In high-frequency trading, the dynamics of a double auction market
emerge, with "buy" orders and "sell" orders queued and managed using a
limit order book (LOB). Within this framework, accurate prediction of
price movements becomes crucial for optimizing the performance of
high-frequency algorithms. This talk explores machine learning models
for forecasting the LOB mid-price, comparing Convolutional Neural
Networks (CNN) and Long Short-Term Memory (LSTM). First we will
explore various methods for modeling and predicting LOB mid-prices.
This forecasting involves diverse methodologies, including stochastic
differential equations, which capture market dynamics such as
mean-reversion, momentum, and volatility asymmetry. Second, we will
discuss the practical implementation across various scenarios. The
models will yield both regression and classification outputs,
incorporating time-defined and event-defined intervals, the latter
offering advantages in mitigating intraday seasonal effects. We will
also explore the impact of excluding the first 30 minutes and the last
30 minutes of data on performance, as price volatility and market
activity during these intervals tend to be greater than the rest of
the day.Finally, we will evaluate performance using machine learning
metrics such as the F1-score and R squared.

Numerical experiments will utilize a full year of high-frequency data
from the S&P/TSX 60, comprising 60 major companies spanning ten
distinct sectors traded on the Toronto Stock Exchange. Machine
learning and deep learning methods present challenges in finance due
to data volatility and underlying complexity. CNNs excel in capturing
spatial patterns, originally designed for image data analysis, while
LSTMs effectively handle complex time series, even with noisy input
sequences.

315:00 — Contextual Portfolio Optimization: Some Recent Results

Smart Predict and Optimize' is an emerging paradigm where the parameters and optimal solutions for an optimization problem are jointly determined. We present some recent results using this paradigm for mean-variance optimization. We show that the integrated approach can result in parameter estimations and optimal solutions that perform better out of sample than those obtained from the 'predict or estimate first, then optimize' approach. Computational challenges will be discussed which motivates the development of decomposition methods based on the alternating direction method of multipliers (ADMM) for the optimization layer in the neural network that represents the integrated (joint) approach.
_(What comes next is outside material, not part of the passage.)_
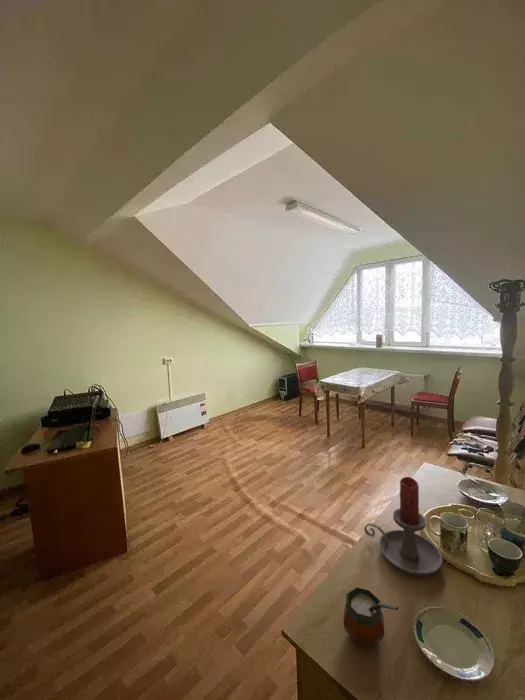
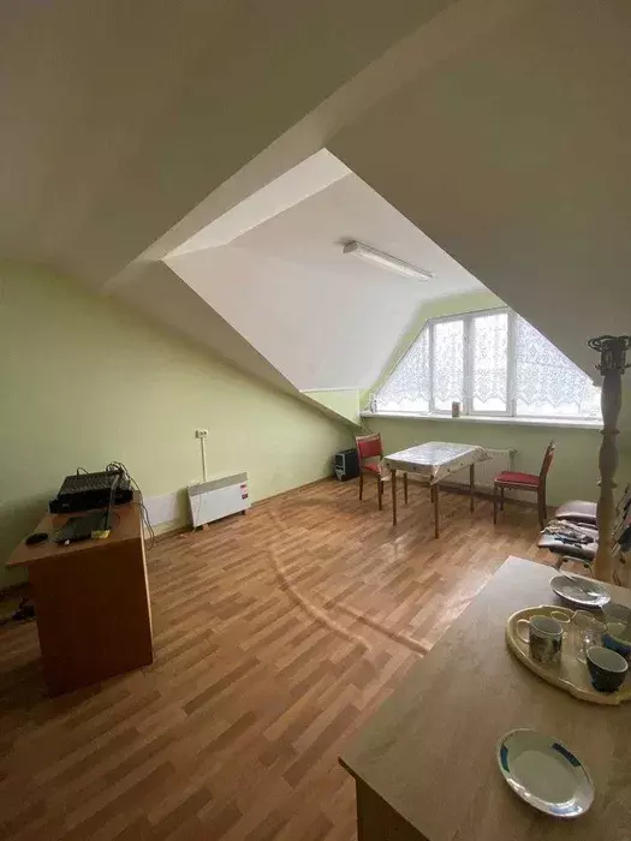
- gourd [343,587,399,650]
- candle holder [363,476,443,577]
415:30 — Fair Mixed Effects Support Vector Machine

When using machine learning for automated prediction, it is important to account for fairness in the prediction. Fairness in machine learning aims to ensure that biases in the data and model inaccuracies do not lead to discriminatory decisions. E.g., predictions from fair machine learning models should not discriminate against sensitive variables such as sexual orientation and ethnicity.
A fundamental assumption in machine learning is the independence of observations. However, this assumption often does not hold true for data describing social phenomena, where data points are often clustered based. Hence, if the machine learning models do not account for the cluster correlations, the results may be biased. Especially high is the bias in cases where the cluster assignment is correlated to the variable of interest.
We present a fair mixed effects support vector machine algorithm that can handle both problems simultaneously. With a reproducible simulation study we demonstrate the impact of clustered data on the quality of fair machine learning predictions.